**About this task**: From the first line to the last, please print the entries exactly, omitting pictures.

**Provided material**:

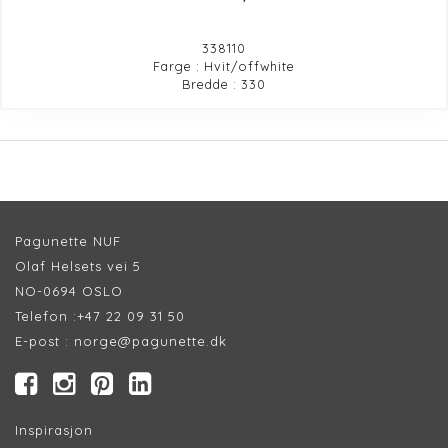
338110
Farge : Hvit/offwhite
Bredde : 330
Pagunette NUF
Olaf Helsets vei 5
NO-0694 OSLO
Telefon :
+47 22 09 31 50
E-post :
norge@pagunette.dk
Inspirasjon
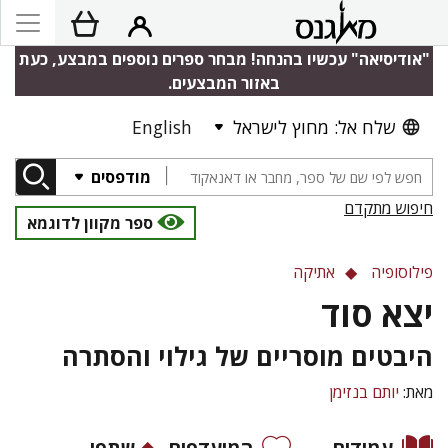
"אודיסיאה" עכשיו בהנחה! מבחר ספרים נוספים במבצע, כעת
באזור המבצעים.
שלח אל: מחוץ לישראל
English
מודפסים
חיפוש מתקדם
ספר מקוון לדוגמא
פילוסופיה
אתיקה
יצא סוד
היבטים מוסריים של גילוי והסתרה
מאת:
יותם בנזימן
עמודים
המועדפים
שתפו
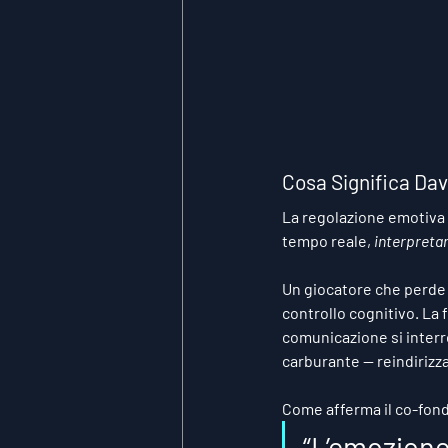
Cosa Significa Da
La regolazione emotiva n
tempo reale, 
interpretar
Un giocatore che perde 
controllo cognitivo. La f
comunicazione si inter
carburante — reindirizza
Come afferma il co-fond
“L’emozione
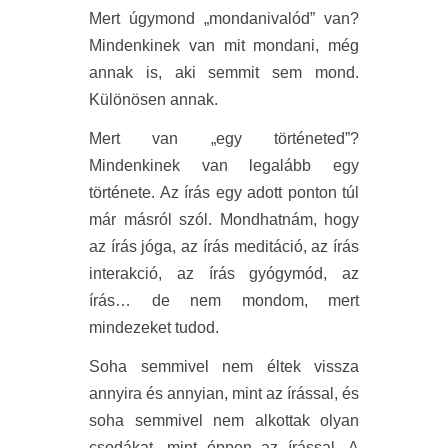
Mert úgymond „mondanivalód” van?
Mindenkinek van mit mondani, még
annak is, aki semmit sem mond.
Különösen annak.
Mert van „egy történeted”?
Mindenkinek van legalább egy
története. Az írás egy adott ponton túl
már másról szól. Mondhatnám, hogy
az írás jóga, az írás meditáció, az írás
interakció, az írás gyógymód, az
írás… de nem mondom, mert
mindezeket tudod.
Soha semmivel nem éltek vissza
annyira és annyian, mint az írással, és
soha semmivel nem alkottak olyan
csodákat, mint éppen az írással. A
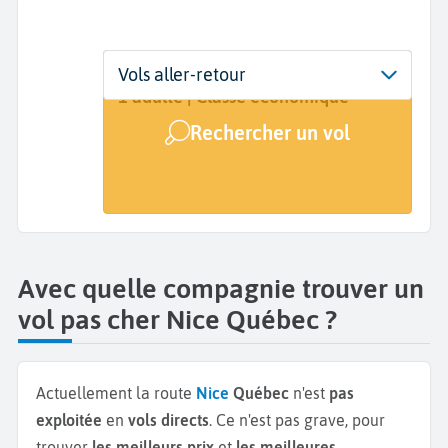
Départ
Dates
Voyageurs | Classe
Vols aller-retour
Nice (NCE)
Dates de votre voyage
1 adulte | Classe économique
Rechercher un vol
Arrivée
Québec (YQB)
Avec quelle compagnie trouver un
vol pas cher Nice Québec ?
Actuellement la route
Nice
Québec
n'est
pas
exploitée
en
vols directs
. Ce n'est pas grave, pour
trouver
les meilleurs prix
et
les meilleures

**Output of the task**:
338110
Farge : Hvit/offwhite
Bredde : 330
Pagunette NUF
Olaf Helsets vei 5
NO-0694 OSLO
Telefon :
+47 22 09 31 50
E-post :
norge@pagunette.dk
Inspirasjon
"אודיסיאה" עכשיו בהנחה! מבחר ספרים נוספים במבצע, כעת
באזור המבצעים.
שלח אל: מחוץ לישראל
English
מודפסים
חיפוש מתקדם
ספר מקוון לדוגמא
פילוסופיה
אתיקה
יצא סוד
היבטים מוסריים של גילוי והסתרה
מאת:
יותם בנזימן
עמודים
המועדפים
שתפו
Cosa Significa Da
La regolazione emotiva n
tempo reale, 
interpretar
Un giocatore che perde 
controllo cognitivo. La f
comunicazione si inter
carburante — reindirizza
Come afferma il co-fond
“L’emozione
Mert úgymond „mondanivalód” van?
Mindenkinek van mit mondani, még
annak is, aki semmit sem mond.
Különösen annak.
Mert van „egy történeted”?
Mindenkinek van legalább egy
története. Az írás egy adott ponton túl
már másról szól. Mondhatnám, hogy
az írás jóga, az írás meditáció, az írás
interakció, az írás gyógymód, az
írás… de nem mondom, mert
mindezeket tudod.
Soha semmivel nem éltek vissza
annyira és annyian, mint az írással, és
soha semmivel nem alkottak olyan
csodákat, mint éppen az írással. A
Départ
Dates
Voyageurs | Classe
Vols aller-retour
Nice (NCE)
Dates de votre voyage
1 adulte | Classe économique
Rechercher un vol
Arrivée
Québec (YQB)
Avec quelle compagnie trouver un
vol pas cher Nice Québec ?
Actuellement la route
Nice
Québec
n'est
pas
exploitée
en
vols directs
. Ce n'est pas grave, pour
trouver
les meilleurs prix
et
les meilleures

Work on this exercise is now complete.